An seinen sonstigen fachlichen Qualifikationen zweifeln die Gesprächspartner im Ort nicht. Es gibt auch Stimmen, die ihn verteidigen. "Es ist mein Hausarzt, und ich kann nichts Schlechtes über ihn sagen. Für meine Schwiegereltern war er Tag und Nacht im Einsatz", sagt eine Frau. Sie verstehe nicht, wie es zu solchen Berichten kommen kann. "Ich glaube kaum, dass er für ein paar leichte Euros bei den Corona-Tests seine Existenz aufs Spiel setzen würde."

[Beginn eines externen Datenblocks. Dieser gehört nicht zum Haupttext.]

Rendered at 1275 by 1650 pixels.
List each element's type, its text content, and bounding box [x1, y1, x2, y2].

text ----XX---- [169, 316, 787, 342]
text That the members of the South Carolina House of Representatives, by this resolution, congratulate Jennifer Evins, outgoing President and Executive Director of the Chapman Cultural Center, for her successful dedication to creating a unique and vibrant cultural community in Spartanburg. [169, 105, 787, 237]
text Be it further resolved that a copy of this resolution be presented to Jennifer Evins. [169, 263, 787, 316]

Die Frage nach dem Ob und Warum bleibt weiter ungeklärt, zunächst gilt weiter die Unschuldsvermutung. Der Arzt selbst setzte die MZ mit einem freundlichen "Danke schön" vor die Tür und war zu keiner Stellungnahme bereit. "Er hat wohl den Ernst der Lage nicht erkannt. Es geht hier nicht um ein Kavaliersdelikt", sagt die deutsche Residentin. "In Zeiten, in denen Karl Lauterbach die Corona-Zahlen auf Mallorca anfechtet, kocht so ein Thema natürlich schnell hoch. Das schadet dem Image der ganzen Insel."

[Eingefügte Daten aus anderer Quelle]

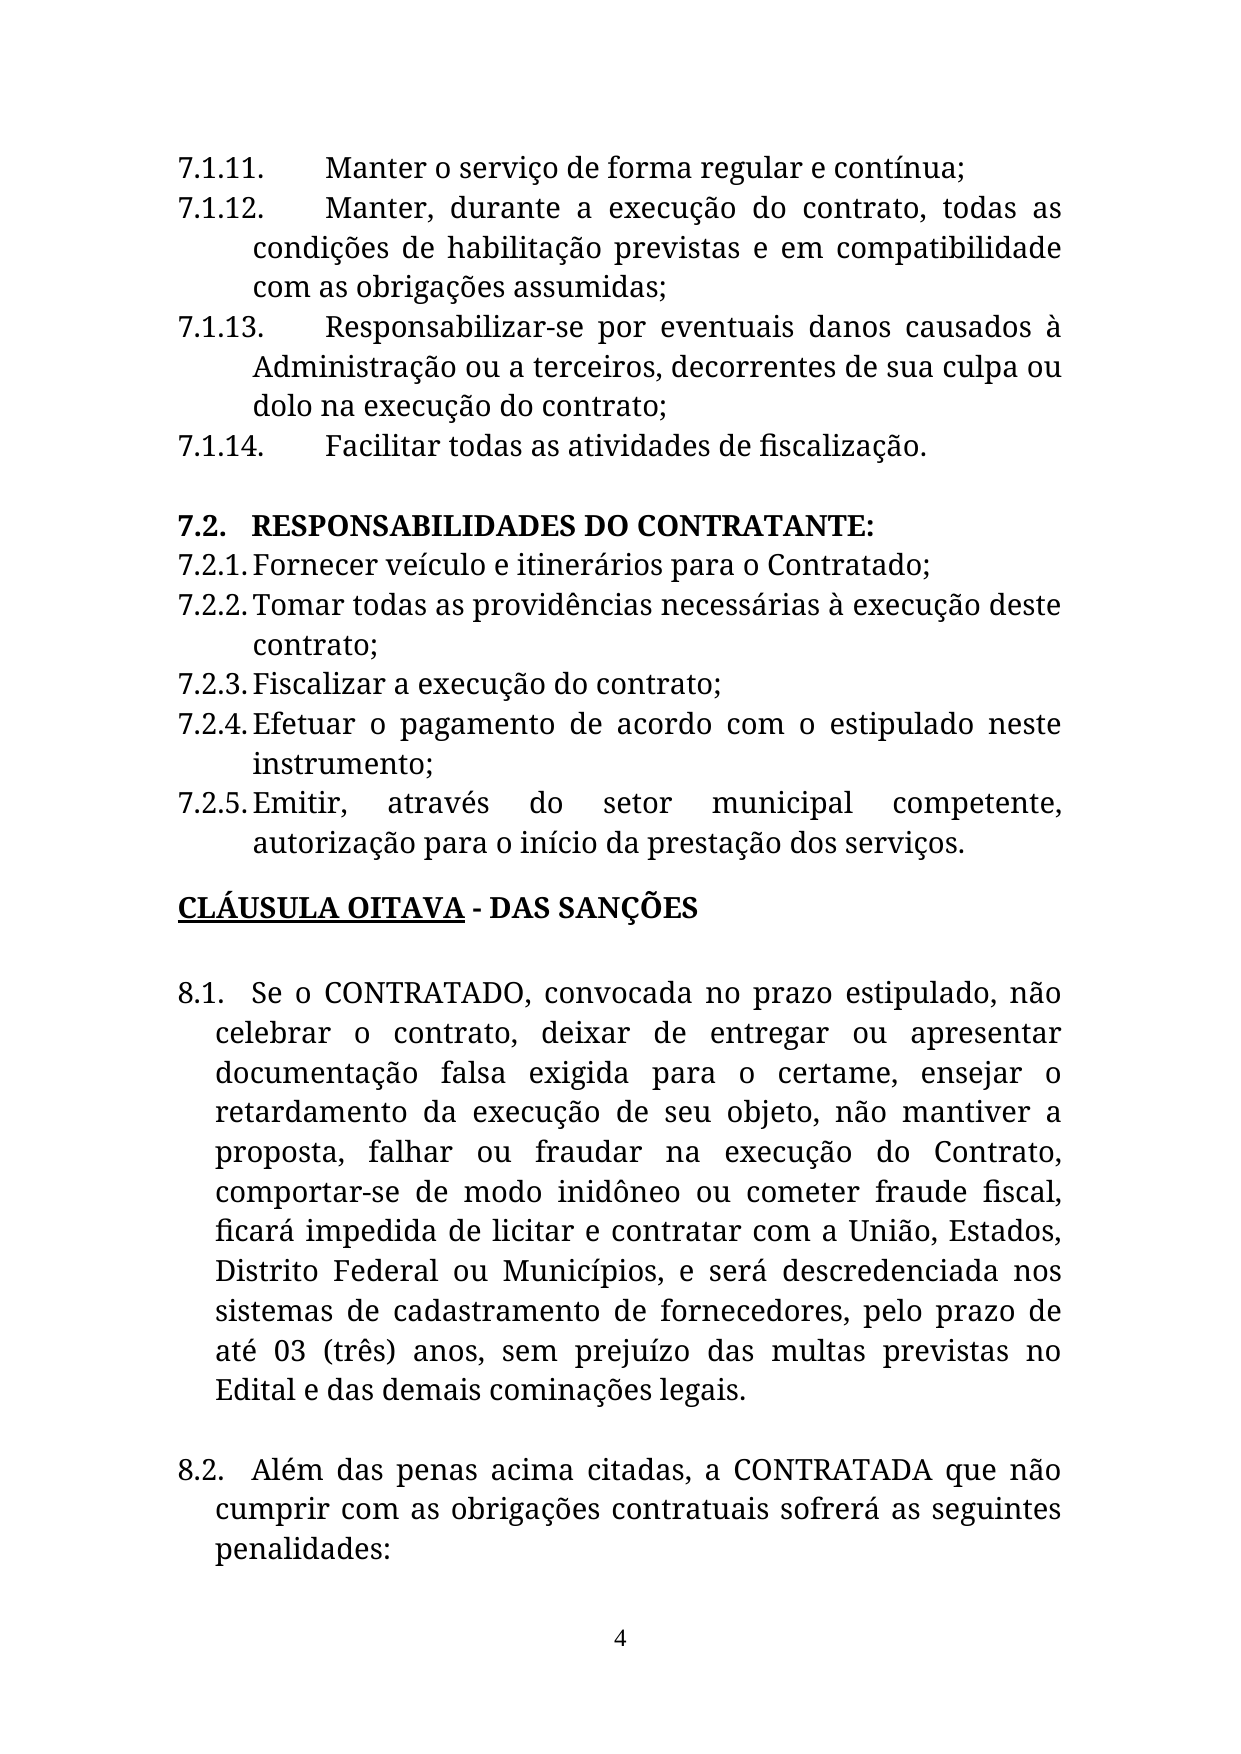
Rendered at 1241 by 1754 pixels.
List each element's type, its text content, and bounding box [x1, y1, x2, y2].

subtitle RESPONSABILIDADES DO CONTRATANTE: [177, 505, 1063, 544]
list Responsabilizar-se por eventuais danos causados à Administração ou a terceiros, decorrentes de sua culpa ou dolo na execução do contrato; [177, 306, 1063, 425]
list Facilitar todas as atividades de fiscalização. [177, 425, 1063, 465]
list Além das penas acima citadas, a CONTRATADA que não cumprir com as obrigações contratuais sofrerá as seguintes penalidades: [177, 1449, 1063, 1568]
subtitle CLÁUSULA OITAVA - DAS SANÇÕES [177, 887, 1063, 927]
list Manter o serviço de forma regular e contínua; [177, 148, 1063, 187]
list Se o CONTRATADO, convocada no prazo estipulado, não celebrar o contrato, deixar de entregar ou apresentar documentação falsa exigida para o certame, ensejar o retardamento da execução de seu objeto, não mantiver a proposta, falhar ou fraudar na execução do Contrato, comportar-se de modo inidôneo ou cometer fraude fiscal, ficará impedida de licitar e contratar com a União, Estados, Distrito Federal ou Municípios, e será descredenciada nos sistemas de cadastramento de fornecedores, pelo prazo de até 03 (três) anos, sem prejuízo das multas previstas no Edital e das demais cominações legais. [177, 973, 1063, 1409]
list Efetuar o pagamento de acordo com o estipulado neste instrumento; [177, 703, 1063, 783]
list Manter, durante a execução do contrato, todas as condições de habilitação previstas e em compatibilidade com as obrigações assumidas; [177, 187, 1063, 306]
list Fiscalizar a execução do contrato; [177, 663, 1063, 703]
list Fornecer veículo e itinerários para o Contratado; [177, 544, 1063, 584]
list Emitir, através do setor municipal competente, autorização para o início da prestação dos serviços. [177, 783, 1063, 862]
list Tomar todas as providências necessárias à execução deste contrato; [177, 584, 1063, 663]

Mit ihm im Schlamassel sitzen noch zwei andere Ärzte in der Gemeinschaftspraxis. "Mir geht es sehr schlecht. Ich werde in den ganzen Strudel mit hineingezogen", sagt einer von ihnen. Das Ärztezentrum sei wie eine Bürogemeinschaft. "Wir teilen uns das Wartezimmer und die Mietkosten. Ansonsten hat jeder seine eigene Praxis. Ich bin weder sein Vorgesetzter noch würde ich ihn als Freund bezeichnen. Zu mir kommen die Leute wegen anderer Beschwerden, einen Corona-Test habe ich noch nie vorgenommen."

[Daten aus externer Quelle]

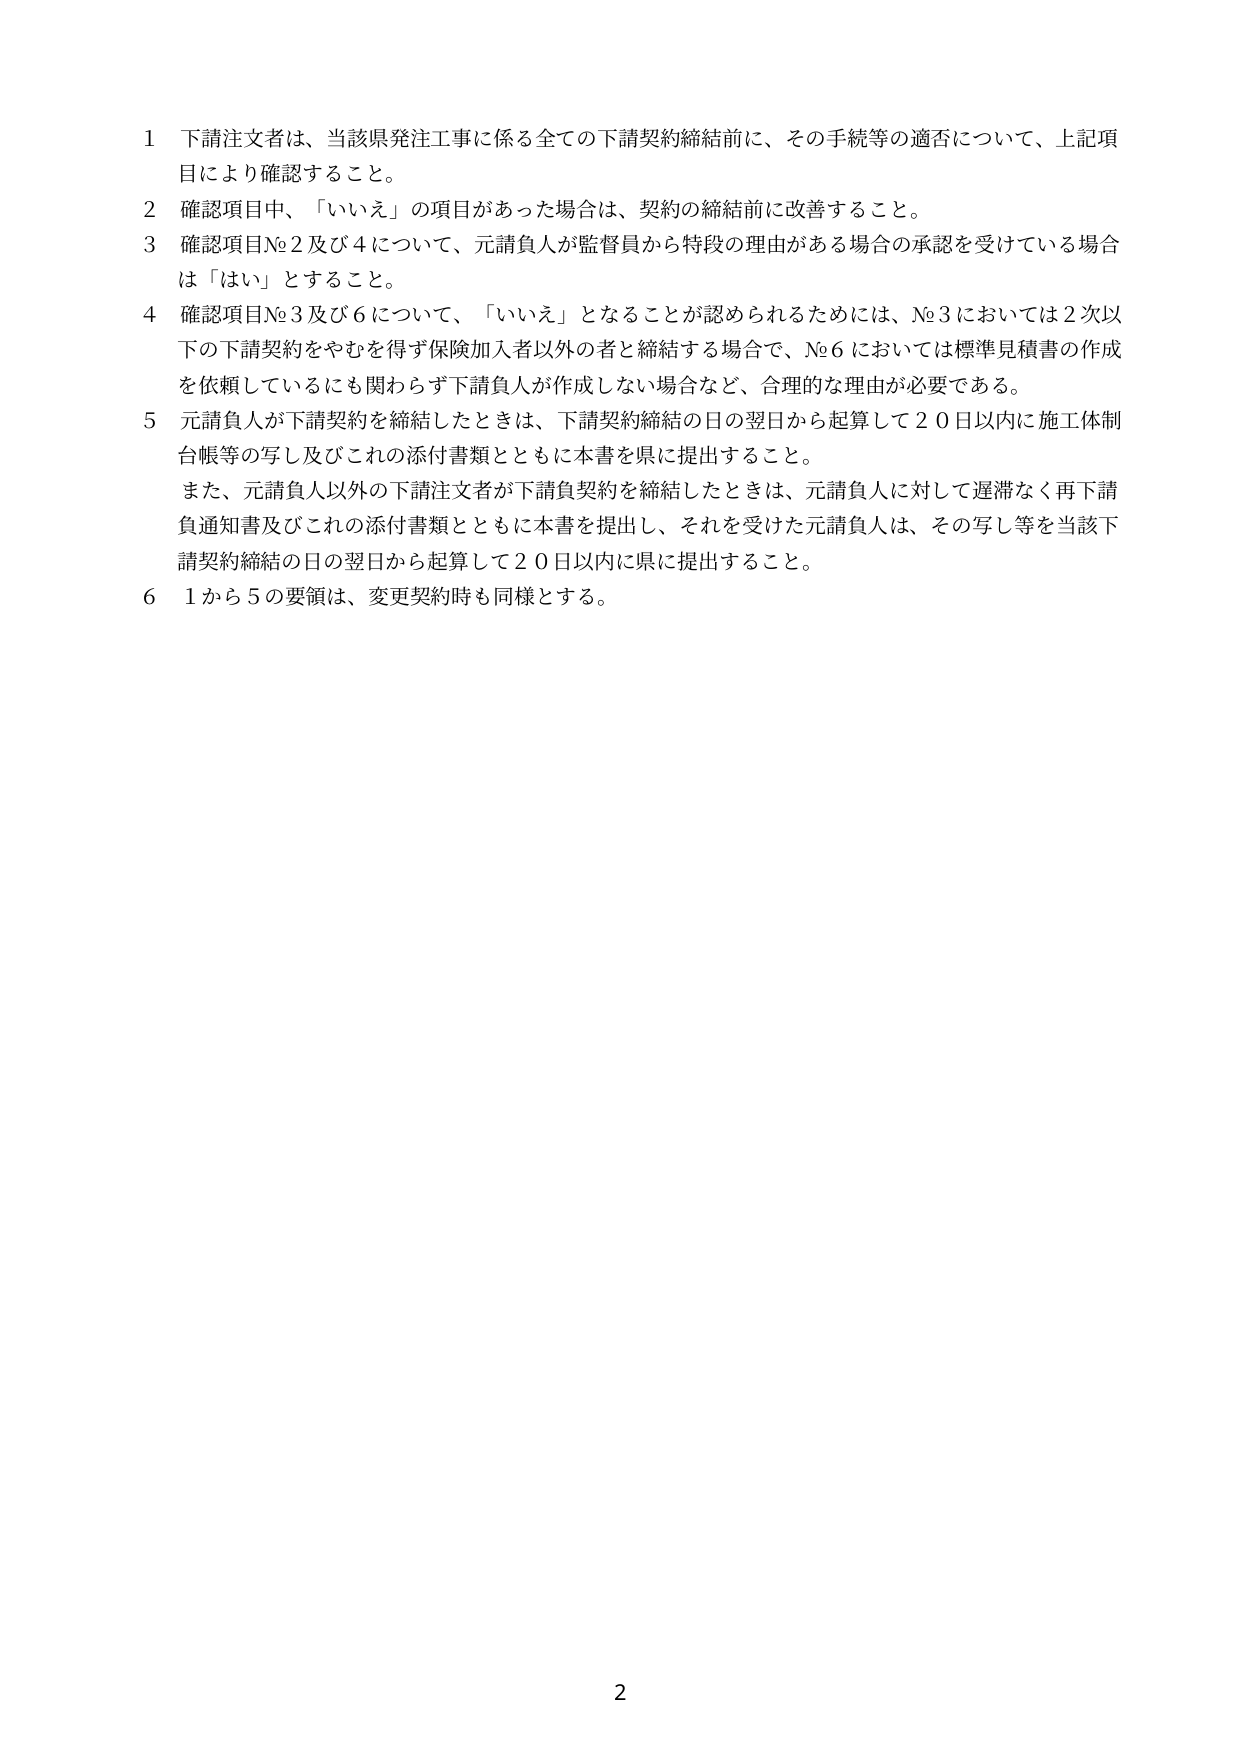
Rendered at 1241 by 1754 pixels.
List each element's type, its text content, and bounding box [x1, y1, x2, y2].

text また、元請負人以外の下請注文者が下請負契約を締結したときは、元請負人に対して遅滞なく再下請負通知書及びこれの添付書類とともに本書を提出し、それを受けた元請負人は、その写し等を当該下請契約締結の日の翌日から起算して２０日以内に県に提出すること。 [139, 472, 1122, 578]
text ４ 確認項目№３及び６について、「いいえ」となることが認められるためには、№３においては２次以下の下請契約をやむを得ず保険加入者以外の者と締結する場合で、№６においては標準見積書の作成を依頼しているにも関わらず下請負人が作成しない場合など、合理的な理由が必要である。 [139, 296, 1122, 402]
text ５ 元請負人が下請契約を締結したときは、下請契約締結の日の翌日から起算して２０日以内に施工体制台帳等の写し及びこれの添付書類とともに本書を県に提出すること。 [139, 402, 1122, 472]
text ３ 確認項目№２及び４について、元請負人が監督員から特段の理由がある場合の承認を受けている場合は「はい」とすること。 [139, 226, 1122, 296]
text ６ １から５の要領は、変更契約時も同様とする。 [139, 578, 1122, 613]
text ２ 確認項目中、「いいえ」の項目があった場合は、契約の締結前に改善すること。 [139, 190, 1122, 226]
text １ 下請注文者は、当該県発注工事に係る全ての下請契約締結前に、その手続等の適否について、上記項目により確認すること。 [139, 120, 1122, 190]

Mutmaßungen über die Beweggründe des Kollegen möchte er nicht anstellen. "Ich vertraue in die spanische Rechtsprechung." Die spanische Nationalpolizei und die Guardia Civil ermitteln in dem Fall gemeinsam. Die balearische Ärztekammer macht von dem Ermittlungsergebnis eine eigene Untersuchung abhängig, die bis zu einem Berufsverbot führen könnte.